I thought the first novel should have included at least some information about McMorrow’s upbringing, to give readers a glimpse of his roots. We learn in Bloodline that he’s an only child whose parents “married late and died early.” Once they were gone, McMorrow says, “I’d been left with a feeling of being marooned. For some reason, it had become my natural state.” Perhaps that helps explain his cocky independence, and his repressed but no less real vulnerability.
Oh, and he had lost his girlfriend, who decided that he was living too dangerous a life for her taste, possibly because someone who was out to get McMorrow had threatened her as well.
So it’s not surprising that we find McMorrow has started a new life in Bloodline, the second novel in this series. Having lost his newspaper job, he has moved to Prosperity, a fictional rural enclave in quite-real Waldo County, Maine, where he’s trying to make ends meet as a freelance writer who’s living in a ramshackle rented house where he has bats for roommates. It's a far cry from his life before he moved to Maine, when he worked for The New York Times.
McMorrow has landed a magazine assignment on babies having babies in the boonies. In other words, rural teenagers giving birth to children whom they cannot support, prompting these young, unskilled mothers to either go on welfare or place their newborns up for adoption.
Despite the change in locale, employment, and romantic entanglements, McMorrow quickly learns that his life is no more simple, and no less violent, than it was before he tried to start over.

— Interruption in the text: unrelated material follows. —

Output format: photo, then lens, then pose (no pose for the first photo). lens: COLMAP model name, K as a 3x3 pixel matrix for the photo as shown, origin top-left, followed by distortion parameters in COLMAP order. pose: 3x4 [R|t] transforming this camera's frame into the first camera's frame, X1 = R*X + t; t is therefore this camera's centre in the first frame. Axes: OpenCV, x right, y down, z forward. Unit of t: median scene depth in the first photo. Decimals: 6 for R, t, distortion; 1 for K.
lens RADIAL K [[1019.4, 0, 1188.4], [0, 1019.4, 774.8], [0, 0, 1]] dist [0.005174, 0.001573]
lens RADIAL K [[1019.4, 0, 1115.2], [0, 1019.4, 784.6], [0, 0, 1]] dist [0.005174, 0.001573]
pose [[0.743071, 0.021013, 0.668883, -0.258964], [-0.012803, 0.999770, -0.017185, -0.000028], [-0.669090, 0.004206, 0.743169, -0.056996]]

Missy Hewett, an 18-year-old college student from Prosperity who gave up her newborn daughter to avoid getting both of them stuck on welfare, is found murdered in Portland shortly after she told McMorrow she wanted his help in getting her child back.

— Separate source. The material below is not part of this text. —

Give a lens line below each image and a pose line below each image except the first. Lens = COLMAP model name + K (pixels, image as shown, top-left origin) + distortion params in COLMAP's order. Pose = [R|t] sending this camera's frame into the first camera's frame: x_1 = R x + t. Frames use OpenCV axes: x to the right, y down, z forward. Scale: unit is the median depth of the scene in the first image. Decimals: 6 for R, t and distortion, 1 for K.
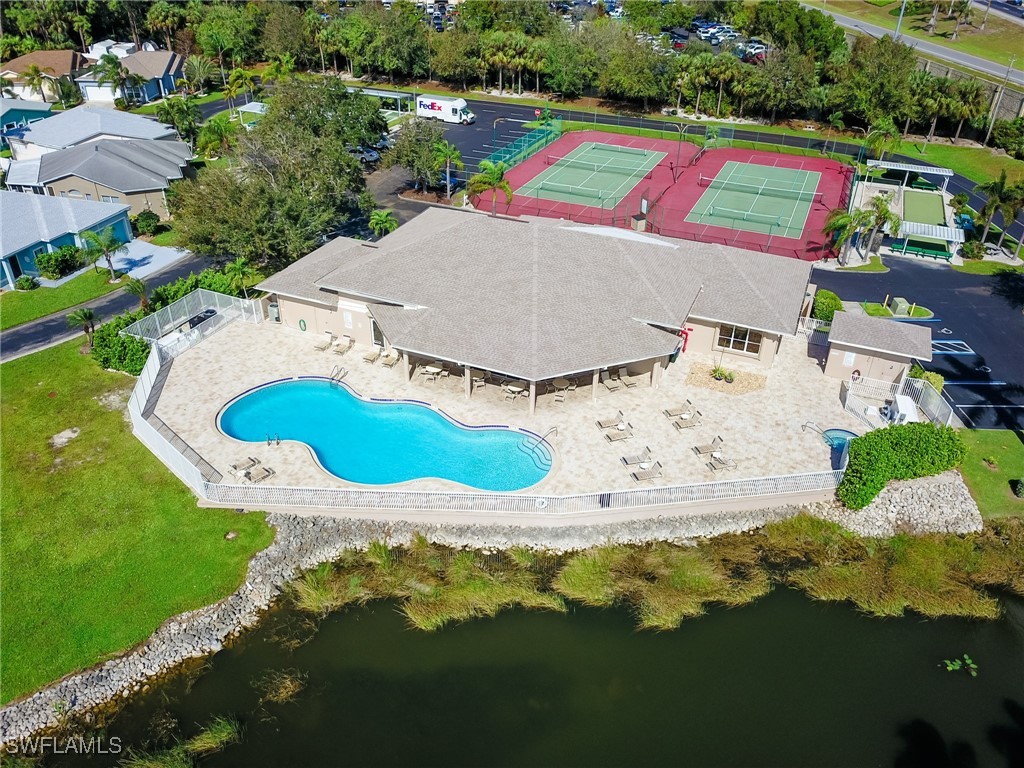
lens RADIAL K [[773.5, 0, 512.4], [0, 773.5, 385.8], [0, 0, 1]] dist [-0.001696, -0.005617]
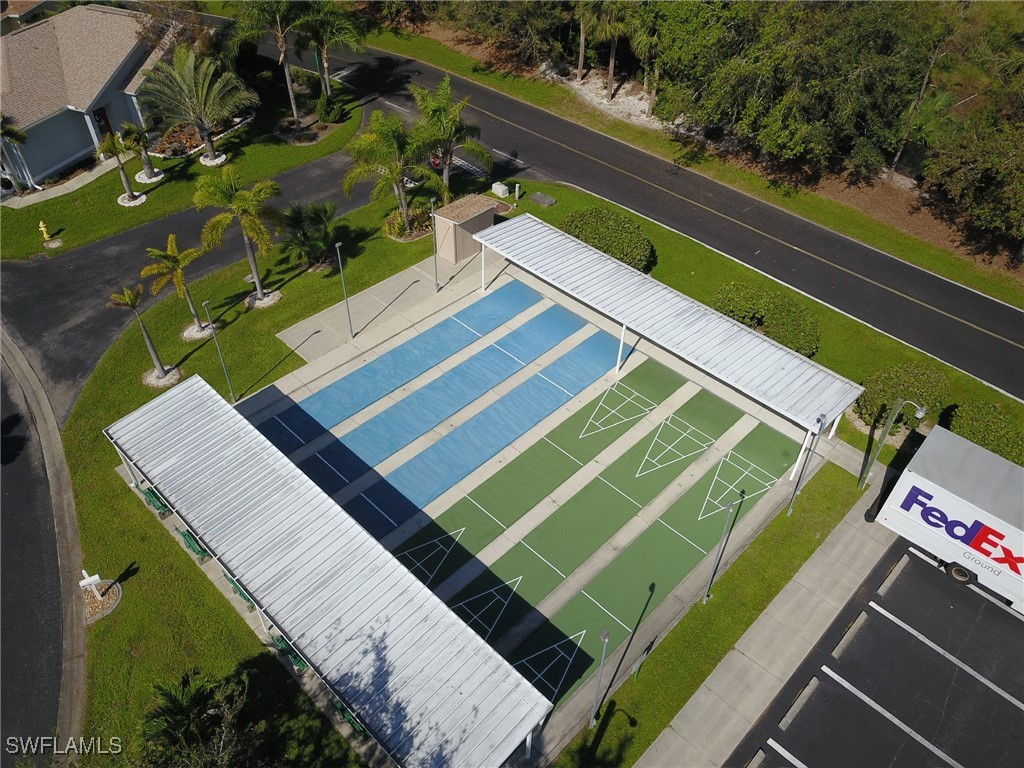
lens RADIAL K [[773.5, 0, 510.0], [0, 773.5, 383.2], [0, 0, 1]] dist [-0.001696, -0.005617]
pose [[0.931032, 0.245935, -0.269622, -0.158797], [-0.193902, 0.959270, 0.205433, -0.383897], [0.309163, -0.138984, 0.940798, 0.710522]]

A local teenage punk named Kenny, whom McMorrow met while trying to find teens to interview for his article, has taken a vicious dislike to him. Someone, presumably Kenny, shoots up McMorrow’s house, throws a rock through the rear window of his pickup and later sets fire to McMorrow’s truck.
And just when it seems things couldn’t get any worse, a sheriff’s deputy and a state police detective get it into their heads that McMorrow is a possible suspect in the strangulation of Hewett.
McMorrow’s preliminary contact with Hewett was so limited — a brief visit to her apartment followed by a short telephone conversation — that he really didn't know her. Yet she struck him as a gritty, determined young woman who desperately wanted to escape the hopeless small-town poverty that defined her family.
With Hewett dead, McMorrow has lost the person who would have been the focus of his article. And he’s hard-pressed to proceed at all without more information about her. Who fathered Hewett’s child? Who adopted the baby? Who arranged the adoption? (McMorrow learns that it didn’t go through the probate court.) Why did Hewett change her mind? And did Hewett’s desire to reclaim her daughter give someone connected with the adoption a motive for murder?
In addition to its turbocharged pacing, Bloodline offers up well-drawn characters and pitch-perfect dialogue. (McMorrow is a smart aleck with a penchant for mouthing off.) This suspenseful novel also features an often humorous student-teacher relationship between McMorrow and his older, wiser neighbor Clair Varney, a retired Marine and Vietnam vet with a fondness for guns, Thoreau and McMorrow, whom Varney sees as a transplanted city boy in need of some backwoods schooling.
One minor omission that irritated me while reading Deadline, the earlier novel in the series, is partially addressed this time out.
I thought the first novel should have included at least some information about McMorrow’s upbringing, to give readers a glimpse of his roots. We learn in Bloodline that he’s an only child whose parents “married late and died early.” Once they were gone, McMorrow says, “I’d been left with a feeling of being marooned. For some reason, it had become my natural state.” Perhaps that helps explain his cocky independence, and his repressed but no less real vulnerability.